Remember that vulnerability in the SS7 inter-carrier network that lets hackers and spies track your cellphone virtually anywhere in the world? It's worse than you might have thought. Researchers speaking to Australia's 60 Minutes have demonstrated that it's possible for anyone to intercept phone calls and text messages through that same network. So long as the attackers have access to an SS7 portal, they can forward your conversations to an online recording device and reroute the call to its intended destination. This helps anyone bent on surveillance, of course, but it also means that a well-equipped criminal could grab your verification messages (such as the kind used in two-factor authentication) and use them before you've even seen them.
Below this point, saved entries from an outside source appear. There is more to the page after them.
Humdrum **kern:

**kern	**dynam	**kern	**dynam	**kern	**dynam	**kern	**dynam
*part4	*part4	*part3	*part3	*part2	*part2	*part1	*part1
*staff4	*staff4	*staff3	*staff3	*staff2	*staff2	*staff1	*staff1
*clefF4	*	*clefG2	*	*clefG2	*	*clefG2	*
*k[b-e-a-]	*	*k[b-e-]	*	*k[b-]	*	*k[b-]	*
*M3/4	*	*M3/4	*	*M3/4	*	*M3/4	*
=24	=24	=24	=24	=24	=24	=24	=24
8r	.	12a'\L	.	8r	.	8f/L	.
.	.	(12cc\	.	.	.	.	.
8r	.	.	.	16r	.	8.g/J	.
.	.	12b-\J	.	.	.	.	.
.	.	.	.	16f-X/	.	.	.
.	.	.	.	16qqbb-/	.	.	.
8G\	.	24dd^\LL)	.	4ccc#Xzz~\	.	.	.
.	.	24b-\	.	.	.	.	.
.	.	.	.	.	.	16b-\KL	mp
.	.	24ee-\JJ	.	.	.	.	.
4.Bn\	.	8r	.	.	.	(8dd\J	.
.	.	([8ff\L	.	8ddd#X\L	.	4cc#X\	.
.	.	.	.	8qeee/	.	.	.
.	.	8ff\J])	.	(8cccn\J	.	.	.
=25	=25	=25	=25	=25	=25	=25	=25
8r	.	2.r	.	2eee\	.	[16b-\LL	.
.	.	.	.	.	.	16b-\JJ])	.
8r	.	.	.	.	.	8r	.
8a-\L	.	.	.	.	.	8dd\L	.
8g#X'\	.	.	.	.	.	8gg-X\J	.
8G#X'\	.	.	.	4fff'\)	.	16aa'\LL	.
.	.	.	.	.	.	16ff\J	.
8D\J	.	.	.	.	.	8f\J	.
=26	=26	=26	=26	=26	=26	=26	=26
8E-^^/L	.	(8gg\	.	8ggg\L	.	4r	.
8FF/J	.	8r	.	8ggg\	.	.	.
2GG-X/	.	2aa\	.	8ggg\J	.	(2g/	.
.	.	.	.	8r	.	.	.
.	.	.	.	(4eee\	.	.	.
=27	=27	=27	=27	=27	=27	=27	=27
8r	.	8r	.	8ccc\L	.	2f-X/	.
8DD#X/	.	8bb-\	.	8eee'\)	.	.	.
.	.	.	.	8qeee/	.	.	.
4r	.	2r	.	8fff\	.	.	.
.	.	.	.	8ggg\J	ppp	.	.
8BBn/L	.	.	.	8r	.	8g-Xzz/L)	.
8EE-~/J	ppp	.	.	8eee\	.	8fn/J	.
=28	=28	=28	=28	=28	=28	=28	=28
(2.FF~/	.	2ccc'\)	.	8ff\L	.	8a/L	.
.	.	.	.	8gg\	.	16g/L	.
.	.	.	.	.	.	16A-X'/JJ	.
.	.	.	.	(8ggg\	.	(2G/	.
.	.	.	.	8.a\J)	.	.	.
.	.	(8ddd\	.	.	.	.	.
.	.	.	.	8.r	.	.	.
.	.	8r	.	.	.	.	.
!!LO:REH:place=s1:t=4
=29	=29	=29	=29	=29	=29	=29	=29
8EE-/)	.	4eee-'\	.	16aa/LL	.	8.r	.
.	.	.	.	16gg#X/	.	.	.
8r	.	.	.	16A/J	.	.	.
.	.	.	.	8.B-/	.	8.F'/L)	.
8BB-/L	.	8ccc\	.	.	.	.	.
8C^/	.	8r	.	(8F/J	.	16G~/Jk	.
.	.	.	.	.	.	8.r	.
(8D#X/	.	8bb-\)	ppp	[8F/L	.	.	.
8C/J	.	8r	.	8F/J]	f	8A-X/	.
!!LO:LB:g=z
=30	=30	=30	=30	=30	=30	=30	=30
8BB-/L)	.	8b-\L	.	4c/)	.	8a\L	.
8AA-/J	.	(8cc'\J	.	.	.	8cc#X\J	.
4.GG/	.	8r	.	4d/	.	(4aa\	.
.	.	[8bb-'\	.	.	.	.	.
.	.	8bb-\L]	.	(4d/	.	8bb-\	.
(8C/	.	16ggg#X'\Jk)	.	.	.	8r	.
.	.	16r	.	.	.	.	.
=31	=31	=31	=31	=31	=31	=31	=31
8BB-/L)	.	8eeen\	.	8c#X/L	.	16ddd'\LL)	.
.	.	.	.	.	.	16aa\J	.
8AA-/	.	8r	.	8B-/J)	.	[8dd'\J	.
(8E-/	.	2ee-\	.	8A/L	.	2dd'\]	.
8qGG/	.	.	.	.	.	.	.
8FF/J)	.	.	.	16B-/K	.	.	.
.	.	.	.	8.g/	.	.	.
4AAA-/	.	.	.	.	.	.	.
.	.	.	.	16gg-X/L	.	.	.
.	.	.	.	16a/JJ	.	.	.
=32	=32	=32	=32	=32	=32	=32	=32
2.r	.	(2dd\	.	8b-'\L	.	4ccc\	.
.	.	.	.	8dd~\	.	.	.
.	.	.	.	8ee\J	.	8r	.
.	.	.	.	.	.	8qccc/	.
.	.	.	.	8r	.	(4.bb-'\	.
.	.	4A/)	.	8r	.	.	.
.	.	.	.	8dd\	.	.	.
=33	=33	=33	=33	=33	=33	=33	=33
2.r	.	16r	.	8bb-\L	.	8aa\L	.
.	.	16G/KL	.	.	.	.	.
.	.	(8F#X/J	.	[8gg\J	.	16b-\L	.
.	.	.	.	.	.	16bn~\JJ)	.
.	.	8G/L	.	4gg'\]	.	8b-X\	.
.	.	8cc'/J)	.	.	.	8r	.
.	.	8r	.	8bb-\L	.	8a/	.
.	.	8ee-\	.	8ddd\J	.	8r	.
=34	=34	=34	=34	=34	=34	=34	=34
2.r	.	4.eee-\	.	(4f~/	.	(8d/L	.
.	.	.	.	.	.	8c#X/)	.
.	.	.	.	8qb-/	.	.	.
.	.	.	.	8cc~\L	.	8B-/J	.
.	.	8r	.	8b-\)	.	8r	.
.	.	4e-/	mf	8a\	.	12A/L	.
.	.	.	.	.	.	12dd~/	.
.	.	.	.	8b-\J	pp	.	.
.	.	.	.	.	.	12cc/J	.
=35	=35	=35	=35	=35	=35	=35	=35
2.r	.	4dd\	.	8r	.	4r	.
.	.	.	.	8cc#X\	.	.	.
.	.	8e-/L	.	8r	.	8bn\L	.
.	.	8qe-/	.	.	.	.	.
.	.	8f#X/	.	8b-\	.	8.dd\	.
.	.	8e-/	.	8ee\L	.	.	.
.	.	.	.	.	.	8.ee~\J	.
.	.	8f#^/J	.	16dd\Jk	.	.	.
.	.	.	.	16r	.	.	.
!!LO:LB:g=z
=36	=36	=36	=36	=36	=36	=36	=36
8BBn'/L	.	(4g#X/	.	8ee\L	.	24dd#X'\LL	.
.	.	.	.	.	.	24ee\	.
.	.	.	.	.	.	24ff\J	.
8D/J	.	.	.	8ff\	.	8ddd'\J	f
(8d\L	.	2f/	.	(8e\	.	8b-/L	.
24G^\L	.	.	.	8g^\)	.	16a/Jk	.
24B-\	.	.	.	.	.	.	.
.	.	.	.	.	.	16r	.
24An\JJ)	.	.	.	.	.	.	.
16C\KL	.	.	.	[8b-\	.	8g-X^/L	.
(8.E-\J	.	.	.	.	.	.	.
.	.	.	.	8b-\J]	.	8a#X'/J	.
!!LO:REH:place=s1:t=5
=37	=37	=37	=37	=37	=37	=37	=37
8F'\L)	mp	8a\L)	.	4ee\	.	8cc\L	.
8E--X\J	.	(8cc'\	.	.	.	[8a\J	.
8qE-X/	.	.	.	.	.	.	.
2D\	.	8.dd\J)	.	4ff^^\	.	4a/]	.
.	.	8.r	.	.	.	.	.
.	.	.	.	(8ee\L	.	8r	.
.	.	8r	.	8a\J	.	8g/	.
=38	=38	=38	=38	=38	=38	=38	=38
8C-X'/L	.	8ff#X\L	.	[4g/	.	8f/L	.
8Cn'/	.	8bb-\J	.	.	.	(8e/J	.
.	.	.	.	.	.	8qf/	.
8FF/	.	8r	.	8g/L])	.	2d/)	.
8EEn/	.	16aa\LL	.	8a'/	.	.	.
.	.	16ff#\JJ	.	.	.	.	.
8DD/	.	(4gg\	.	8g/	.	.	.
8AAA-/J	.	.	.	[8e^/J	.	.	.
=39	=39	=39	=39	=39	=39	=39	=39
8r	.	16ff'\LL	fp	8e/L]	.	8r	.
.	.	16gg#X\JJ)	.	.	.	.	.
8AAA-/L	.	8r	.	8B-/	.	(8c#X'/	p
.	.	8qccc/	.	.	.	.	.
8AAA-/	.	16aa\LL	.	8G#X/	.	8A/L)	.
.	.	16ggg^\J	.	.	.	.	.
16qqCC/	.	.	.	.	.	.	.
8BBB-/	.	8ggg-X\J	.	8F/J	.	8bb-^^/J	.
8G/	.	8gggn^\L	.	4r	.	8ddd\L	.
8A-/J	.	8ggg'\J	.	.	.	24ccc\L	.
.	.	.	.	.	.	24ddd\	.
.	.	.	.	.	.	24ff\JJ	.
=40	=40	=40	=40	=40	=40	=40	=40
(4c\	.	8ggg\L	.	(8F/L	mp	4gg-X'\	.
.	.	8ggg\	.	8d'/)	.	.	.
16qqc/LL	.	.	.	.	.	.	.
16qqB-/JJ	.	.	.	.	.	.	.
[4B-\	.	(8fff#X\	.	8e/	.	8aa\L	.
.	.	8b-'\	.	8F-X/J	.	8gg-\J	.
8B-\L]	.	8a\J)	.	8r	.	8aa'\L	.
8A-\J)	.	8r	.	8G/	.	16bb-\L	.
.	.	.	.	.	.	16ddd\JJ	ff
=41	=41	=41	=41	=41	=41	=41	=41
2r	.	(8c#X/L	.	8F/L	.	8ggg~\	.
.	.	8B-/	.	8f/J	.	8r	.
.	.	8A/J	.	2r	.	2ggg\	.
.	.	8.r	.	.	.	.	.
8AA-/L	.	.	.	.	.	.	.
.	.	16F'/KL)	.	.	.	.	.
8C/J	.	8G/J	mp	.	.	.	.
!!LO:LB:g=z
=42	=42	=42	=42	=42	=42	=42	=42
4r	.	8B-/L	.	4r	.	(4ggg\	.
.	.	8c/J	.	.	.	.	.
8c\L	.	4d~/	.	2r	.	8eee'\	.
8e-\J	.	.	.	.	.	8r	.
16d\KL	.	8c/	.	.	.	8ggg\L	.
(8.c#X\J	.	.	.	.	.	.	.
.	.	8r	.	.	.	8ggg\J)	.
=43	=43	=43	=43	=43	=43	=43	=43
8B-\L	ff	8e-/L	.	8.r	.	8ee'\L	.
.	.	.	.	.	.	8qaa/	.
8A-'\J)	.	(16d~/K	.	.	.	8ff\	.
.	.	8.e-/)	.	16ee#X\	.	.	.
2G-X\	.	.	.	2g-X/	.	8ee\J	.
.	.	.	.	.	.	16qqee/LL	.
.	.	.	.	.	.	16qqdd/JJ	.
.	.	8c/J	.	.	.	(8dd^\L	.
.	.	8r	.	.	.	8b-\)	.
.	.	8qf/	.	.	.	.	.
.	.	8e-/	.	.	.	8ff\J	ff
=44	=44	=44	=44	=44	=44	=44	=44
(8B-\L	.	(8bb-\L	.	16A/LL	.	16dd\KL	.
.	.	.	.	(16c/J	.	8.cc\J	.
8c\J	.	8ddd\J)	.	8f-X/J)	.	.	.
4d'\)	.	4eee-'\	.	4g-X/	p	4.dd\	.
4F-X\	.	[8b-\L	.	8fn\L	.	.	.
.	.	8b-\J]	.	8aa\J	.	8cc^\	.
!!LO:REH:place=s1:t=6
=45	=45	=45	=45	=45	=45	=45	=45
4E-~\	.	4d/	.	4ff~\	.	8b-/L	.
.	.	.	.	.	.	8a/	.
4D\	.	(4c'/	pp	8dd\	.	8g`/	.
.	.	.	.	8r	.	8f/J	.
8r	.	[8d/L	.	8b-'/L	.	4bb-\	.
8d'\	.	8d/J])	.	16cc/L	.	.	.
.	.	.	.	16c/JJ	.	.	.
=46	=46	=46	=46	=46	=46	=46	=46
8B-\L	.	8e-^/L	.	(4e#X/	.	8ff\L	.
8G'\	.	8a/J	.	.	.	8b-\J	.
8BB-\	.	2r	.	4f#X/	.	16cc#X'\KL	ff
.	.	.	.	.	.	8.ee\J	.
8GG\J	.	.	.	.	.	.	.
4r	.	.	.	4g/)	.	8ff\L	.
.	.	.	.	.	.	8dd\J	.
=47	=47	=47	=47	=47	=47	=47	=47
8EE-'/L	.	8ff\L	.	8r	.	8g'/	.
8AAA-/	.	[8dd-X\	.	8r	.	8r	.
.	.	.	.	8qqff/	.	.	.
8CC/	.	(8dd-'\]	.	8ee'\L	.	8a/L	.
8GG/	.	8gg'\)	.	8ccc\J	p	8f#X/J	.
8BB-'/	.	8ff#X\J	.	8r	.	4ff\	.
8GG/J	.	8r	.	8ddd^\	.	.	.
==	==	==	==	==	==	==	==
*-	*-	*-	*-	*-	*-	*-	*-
The team in the report had the luxury of legal access to SS7, since it's helping to safeguard German networks against espionage. It's potentially harder for someone to hijack the portals on their own. However, there's a concern that those carriers which have access are illegally renting it out to third parties with less than honorable intentions. And to no one's surprise, some intelligence outfits and security software developers (like the US' National Security Agency or Verint) have permission. It's likely that SS7 tricks have been used to monitor phone activity for years, and not just by relatively above-board governments hoping to catch crooks.
You'll be happy to hear that some countries, including Australia and Germany, are getting carriers to tighten security. There's a worry that they're not moving as quickly as they can, though, as police and spy agencies are rarely thrilled by the prospect of losing easy ways to track suspects. While the likelihood of your becoming the victim of an SS7-based attack is low, it could be a long while before the odds drop to zero.